Introduction

Stream Schema is a way to specify the data structure of the stream. It is used to define the schema of the data that will be processed by the Blink service. Stream schema is defined in the configuration file of the Blink service.

It’s important to undestand that defining the correct schema is crucial. Blink uses schema to efficiently parse the data and pass it to the processors.

Schema stages

  1. Schema definition: The schema is defined in the configuration file of the Blink service. The schema is defined in the source section of the configuration file.

  2. Schema evolution: The schema defined for the source may evolve as you add more processors that can remove some columns, add new columns, or change the data type of the columns. Blink supports schema evolution and will automatically adjust the schema as needed.

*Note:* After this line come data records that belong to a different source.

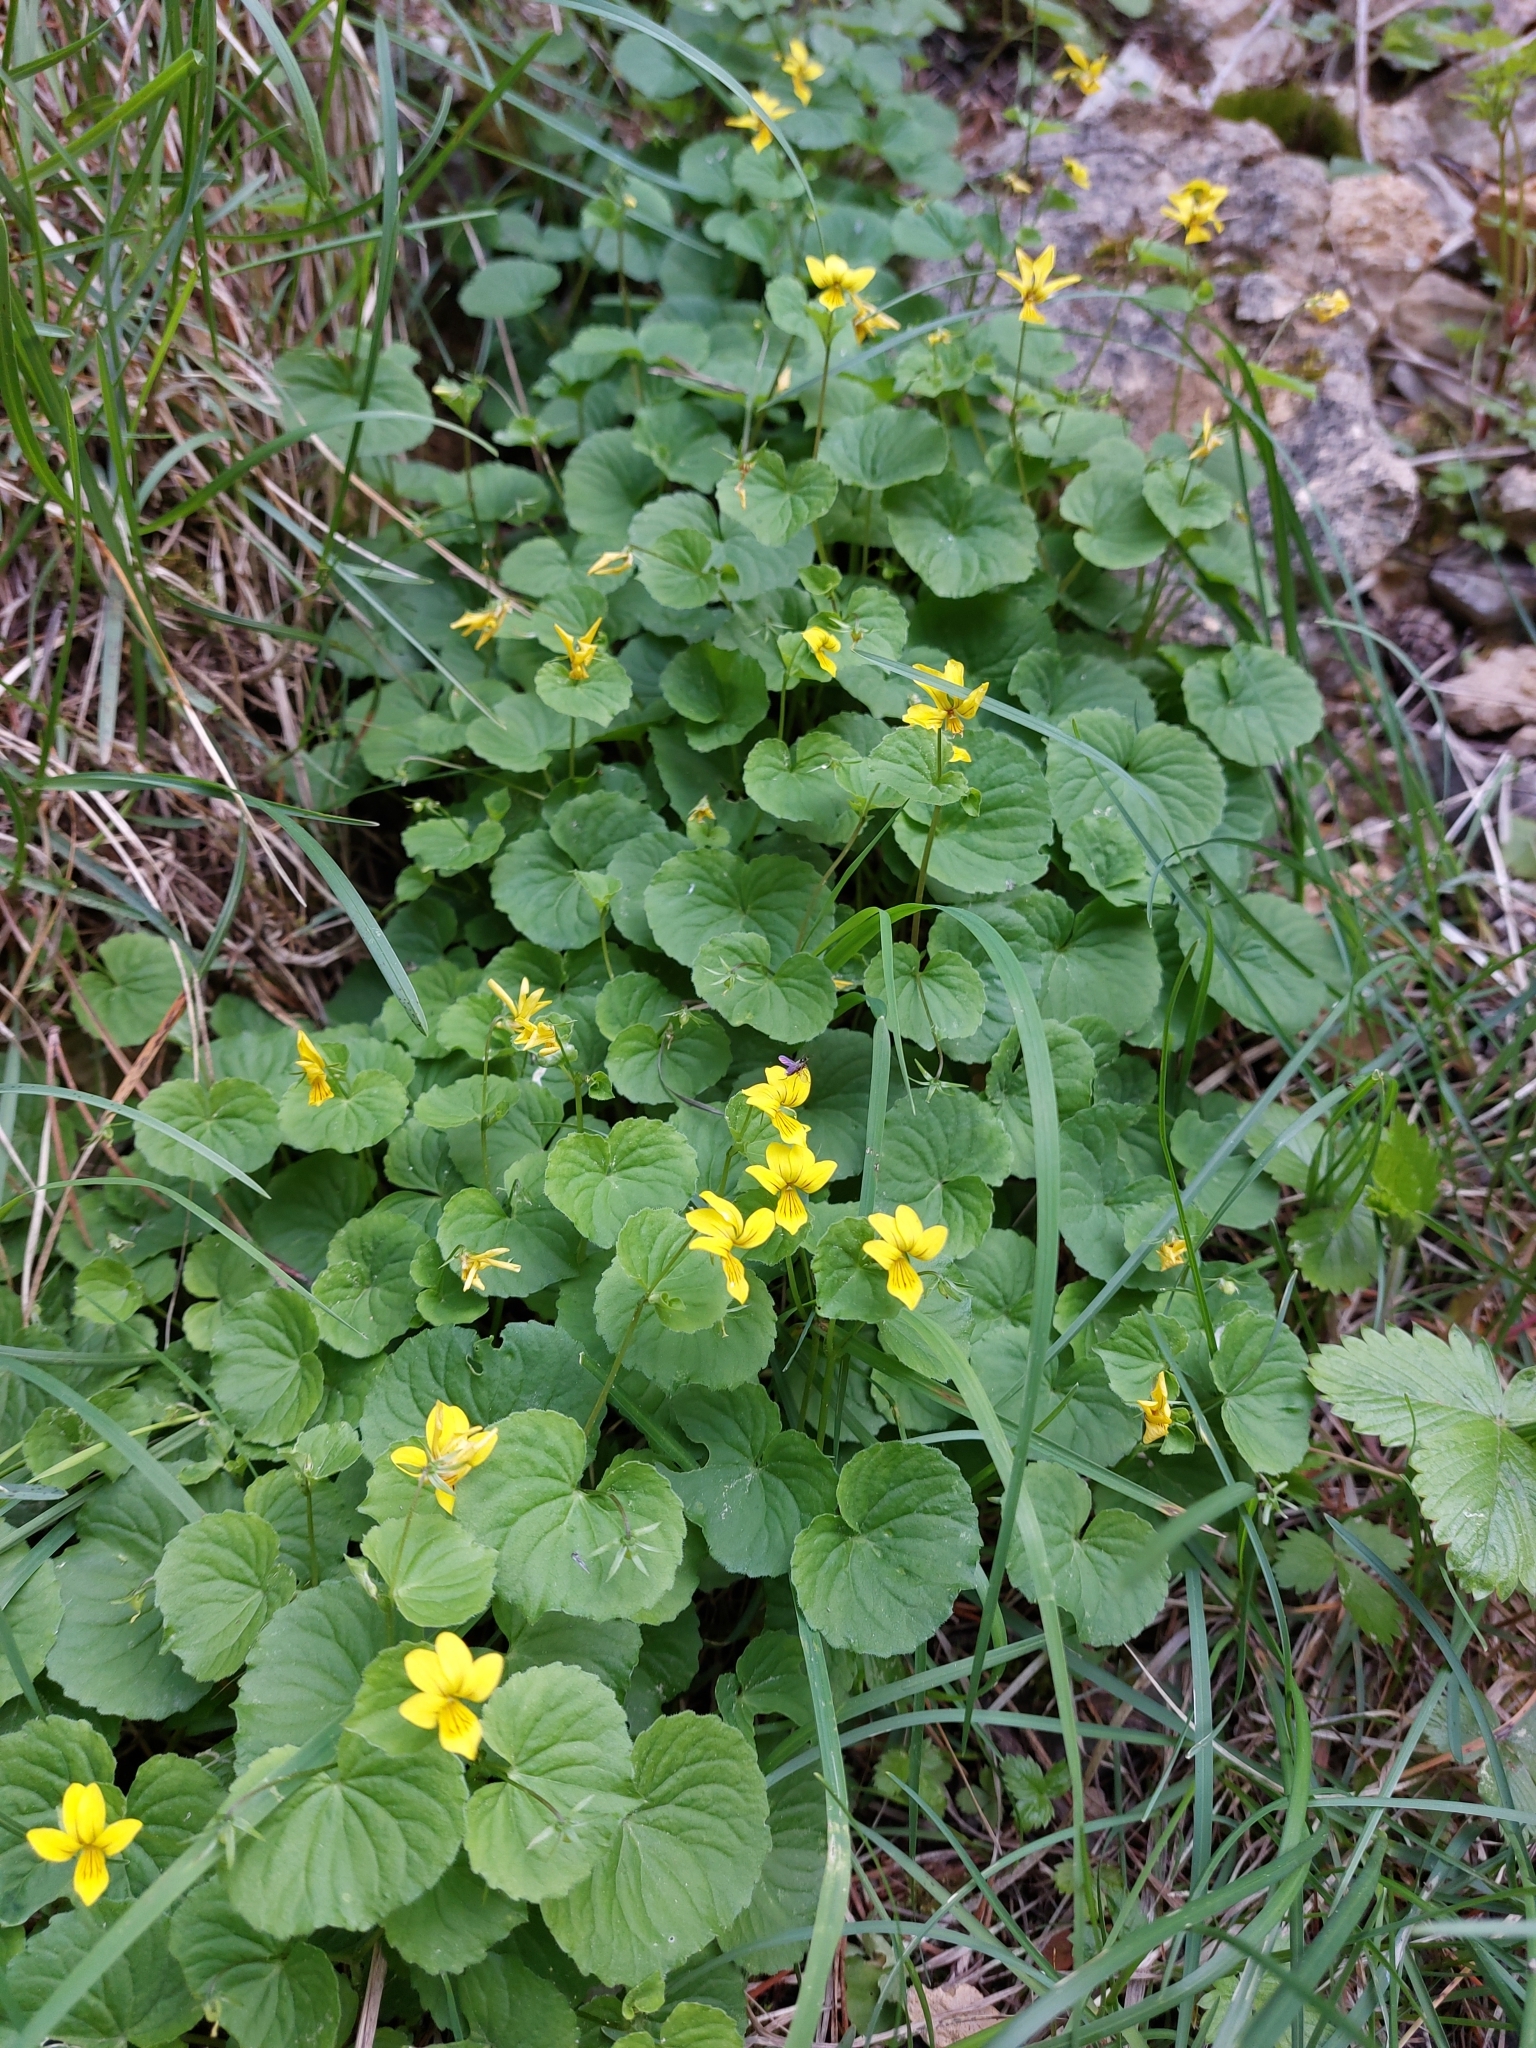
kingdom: Plantae
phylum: Tracheophyta
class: Magnoliopsida
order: Malpighiales
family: Violaceae
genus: Viola
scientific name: Viola biflora
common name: Alpine yellow violet
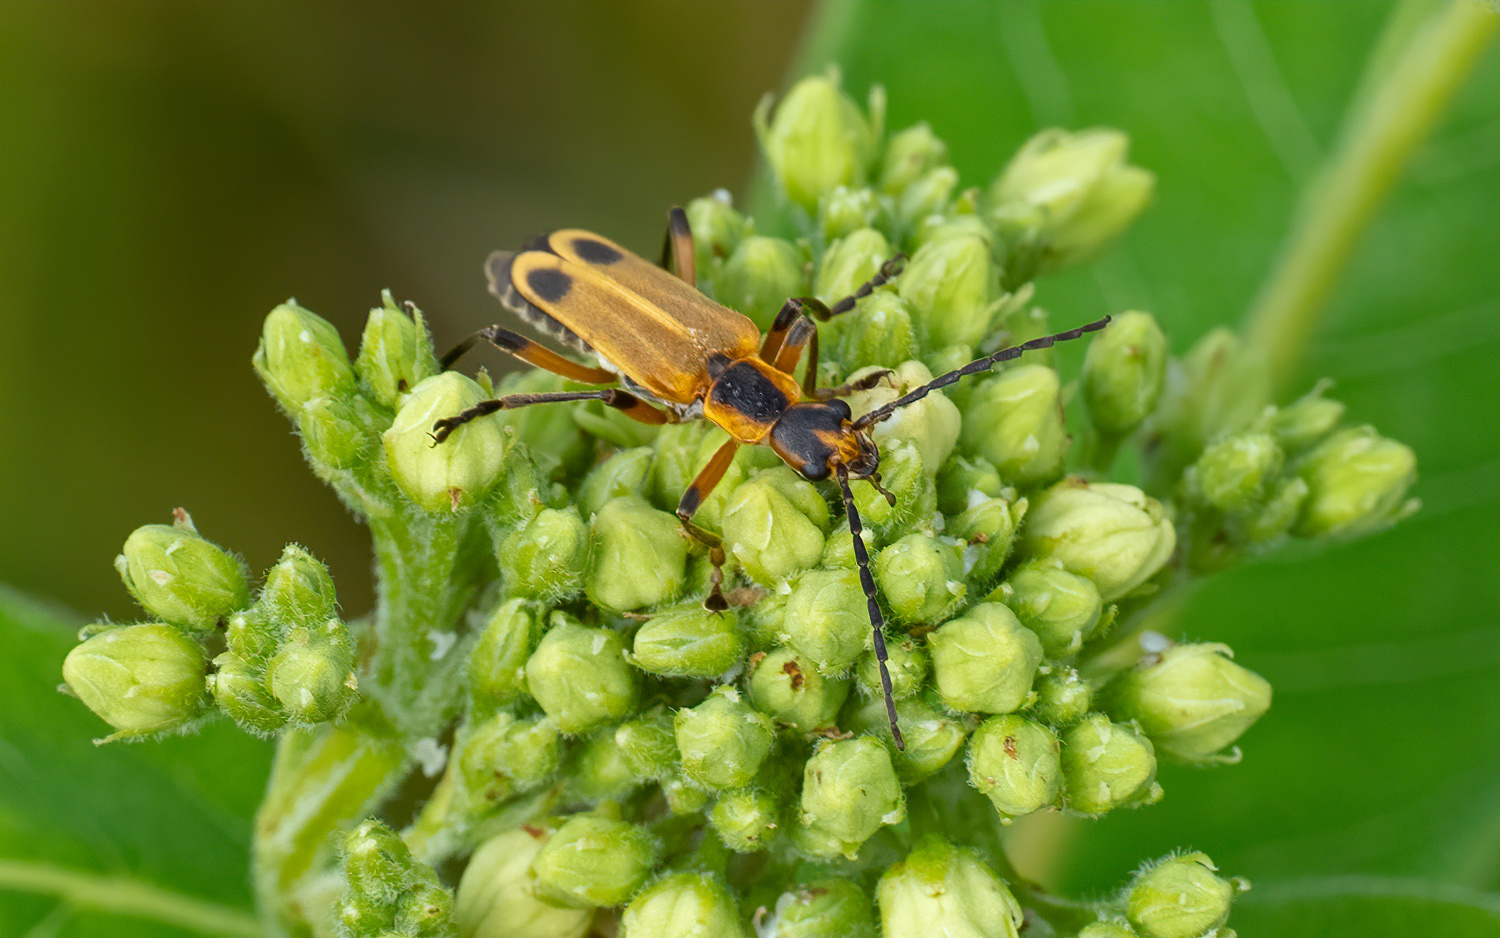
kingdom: Animalia
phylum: Arthropoda
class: Insecta
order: Coleoptera
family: Cantharidae
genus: Chauliognathus
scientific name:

  3. Schema persistence: The schema is evolved and the output data format is known. the final version of the schema will be used to encode your data on the last stage. Blink may use the schema to generate create table statements for the destination if needed.

Schema definition

The schema is defined in the source section of the configuration file. Here is an example of how to define the schema in the configuration file (this is partial config file. It doesn’t contain all the properties):

source:
  driver: playground
  config:
    data_type: market
    publish_interval: 1
    historical_batch: false
  stream_schema:
    - stream: market
      columns:
        - name: company
          nativeConnectorType: String
          databrewType: String
          nullable: false
          pk: false
        - name: currency
          nativeConnectorType: String
          databrewType: String
          nullable: false
          pk: false

Schema properties

Let’s take a look at the properties of the schema. Schema contains an array of streams. Each stream represents a table in the source database or a topic in the source message broker.

For example for AirTable source each stream represents a table in the AirTable database.

source.stream_schema.stream
string

Name of the stream. You can refference this stream in the processors.

source.stream_schema.columns[0]
Column object

Column object represents a property of the stream. It may be mapped to database column or a field in the message.